Short courses

Short courses aim to bring Einstein’s science into the classroom

Teachers and those who wish to change the way science is taught at an early age through the introduction of modern Einsteinian concepts of space, matter and time are encouraged to enroll in new micro-certification courses at the University of Western Australia.

The courses, which are offered as part of the summer school and again in semester one and two next year, were designed by Emeritus Professor David Blair, a pioneer in gravitational wave research in Australia , leader of UWA’s Einstein First Project and editor of the book Teaching Einsteinian Physics in Schools.

Picture: Professor David Blair and his book Teaching Einsteinian Physics In Schools.

“People think Einstein’s science is terribly complicated, and that’s only for geniuses,” Professor Blair said. “It is completely false. We teach it to seven-year-olds with all kinds of fun toys and activities. Everyone can understand it and children love it.

Project Einstein-First coordinator Dr. Jyoti Kaur said Project Einstein First aims to share the science of Einstein with everyone. “We would especially like to share it with teachers who, like all of us, have only learned old and obsolete science,” Dr. Kaur said.

Prof Blair, co-winner of the 2020 Prime Minister’s Prize for Science, said it was almost unbelievable that in a world of discoveries of black holes and quantum computers, pupils were still learning outdated science from the 19th century century.

“No wonder most teenagers think science is boring,” he said. “When I recently spoke to 650 students between the ages of 5 and 11, I asked to raise their hands if they had heard of black holes. At least 80% of them raised their hands. But where do we find black holes in school curricula? We don’t.

“On a more mundane but important level, the modern understanding of heat as the shaking of atoms and light as the flux of photons is not in the primary school curriculum, despite the fact that today oday we can see atoms and count the photons arriving one at a time.

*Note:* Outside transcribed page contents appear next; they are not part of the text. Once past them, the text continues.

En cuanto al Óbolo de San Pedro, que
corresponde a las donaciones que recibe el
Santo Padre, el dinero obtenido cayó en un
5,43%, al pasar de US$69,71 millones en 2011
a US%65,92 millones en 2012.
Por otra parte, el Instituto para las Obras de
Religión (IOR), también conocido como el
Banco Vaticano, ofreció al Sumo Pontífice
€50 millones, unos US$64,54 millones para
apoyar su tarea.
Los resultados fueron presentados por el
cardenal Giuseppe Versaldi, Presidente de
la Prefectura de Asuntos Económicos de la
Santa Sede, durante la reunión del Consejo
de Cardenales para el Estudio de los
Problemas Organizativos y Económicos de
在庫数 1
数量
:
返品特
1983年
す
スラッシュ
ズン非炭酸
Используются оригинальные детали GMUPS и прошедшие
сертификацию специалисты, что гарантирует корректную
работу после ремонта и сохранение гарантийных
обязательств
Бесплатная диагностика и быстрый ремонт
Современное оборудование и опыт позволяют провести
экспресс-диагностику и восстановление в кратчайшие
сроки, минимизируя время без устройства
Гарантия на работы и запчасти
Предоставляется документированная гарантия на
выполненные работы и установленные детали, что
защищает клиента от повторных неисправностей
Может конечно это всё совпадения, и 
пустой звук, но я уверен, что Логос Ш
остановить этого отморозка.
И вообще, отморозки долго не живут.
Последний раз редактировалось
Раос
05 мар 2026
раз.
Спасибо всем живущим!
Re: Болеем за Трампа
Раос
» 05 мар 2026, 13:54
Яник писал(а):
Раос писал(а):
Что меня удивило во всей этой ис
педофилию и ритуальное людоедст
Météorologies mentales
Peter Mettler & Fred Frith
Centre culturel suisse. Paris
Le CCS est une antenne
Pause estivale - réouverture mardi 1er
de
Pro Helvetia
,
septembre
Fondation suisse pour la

“Earlier this year, the strongest known photon was detected – it had ten trillion times more energy than a photon of visible light. But teachers can’t talk about it if nobody knows what it is. a photon.

“What students know for sure is that school science is about ‘old stuff’ because of the snippets of modern science they get from the media. We need to modernize the school science curriculum and teach everyone the modern language of physical reality. It has to start in primary school.

child of genius

Professor Li Ju, who is the academic lead for the Einsteinian Science Micro-Degrees, said the courses were a combination of workshops, face-to-face and online lectures, self-directed study and preparation for the assessment, with the first round to take place during summer school. from January 10 next year.

Two more cycles will be organized during semesters two and three from February 28 to May 30 and from July 25 to October 24, organized after school hours with an intensive two-day workshop during the school holidays. Graduates receive an Academic Transcript acknowledging completion and a UWA Plus Professional Development Transcript, listing all successfully completed micro-credentials.